> **What the task requires**: Continue the slingshot forum thread from the point where it stops.

> **Text block**:
—————

# Is Anybody Famaliar With This Slingshot?



## tkdslingshotguy (Feb 19, 2011)

Hello, I have a Salvadorean Slingshot sent to me from my grandmother. Is anybody famaliar with it? I've never really seen this kind. It sort of looks Mayan like. Take a look at the pictures I attached.


----------



## bbshooter (Jun 3, 2010)

The tabs look something like the Czech Republic type tab attachment. Only they used a screw to hold the tab in place. Here is a link

http://www.melchiormenzel.de/

Look under.....Making a Slingshot.....rubber attachments.....for a simular picture of the tab type.


----------



## Nico (Sep 10, 2010)

tkdslingshotguy said:


> Hello, I have a Salvadorean Slingshot sent to me from my grandmother. Is anybody famaliar with it? I've never really seen this kind. It sort of looks Mayan like. Take a look at the pictures I attached.


That is deffinately a Mayan slingshot commonly called Hondas or Tira Hules in the Yucatan, they use these to hunt Iguanas, I have one similar set-up from Guatemala.

Take a look at this one from a Museum this is Guatemala Mayan all similar and used for hunting as I said before.







Circa mid 1980s
Note this is not my slingshot, mine is shaped like a monkey.

—————

> **Data segment**:
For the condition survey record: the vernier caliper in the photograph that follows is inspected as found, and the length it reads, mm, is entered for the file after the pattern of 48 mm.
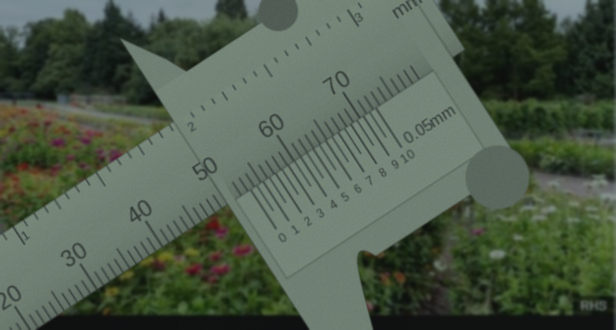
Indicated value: 53.4 mm
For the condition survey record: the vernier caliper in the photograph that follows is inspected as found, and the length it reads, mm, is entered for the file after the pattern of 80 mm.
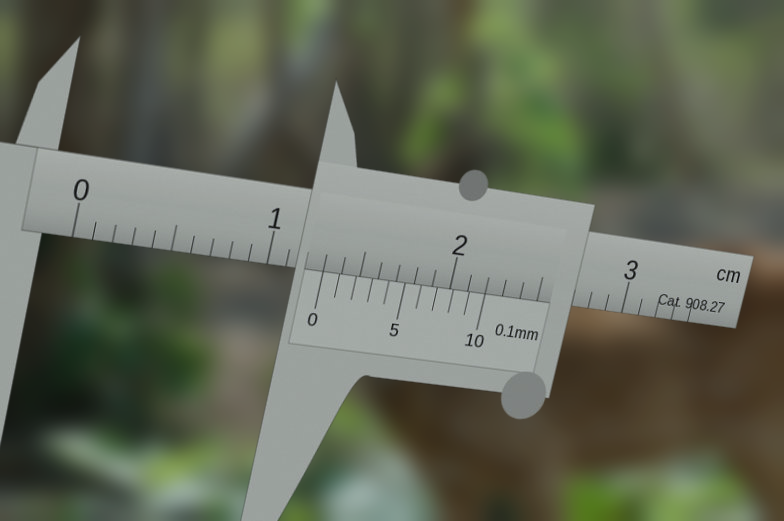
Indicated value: 13.0 mm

—————

> **Task response**:
I'm glad you posted this as its proof of the New World styles using multi strands which are currently attributed stricty to Chinese slingshots and this is proof to the contrary.


----------



## philly (Jun 13, 2010)

Those are way cool slingshots.
Philly


----------



## NaturalFork (Jan 21, 2010)

talk about narrow forks!


----------



## jmplsnt (Jan 1, 2010)

While I have never shot one of these I believe they are shot in a flip-style, similar to Jeorg's Stickshot.

I bet the one in your picture is a monster with all those bands, capable of some pretty good power.

@Nico, I have that one in my pictures collection and it's one of my favorite slingshots ever.


----------



## dgui (Jan 12, 2010)

Curious.


----------



## tkdslingshotguy (Feb 19, 2011)

It is a really strong slingshot. Just not very good at shooting with it.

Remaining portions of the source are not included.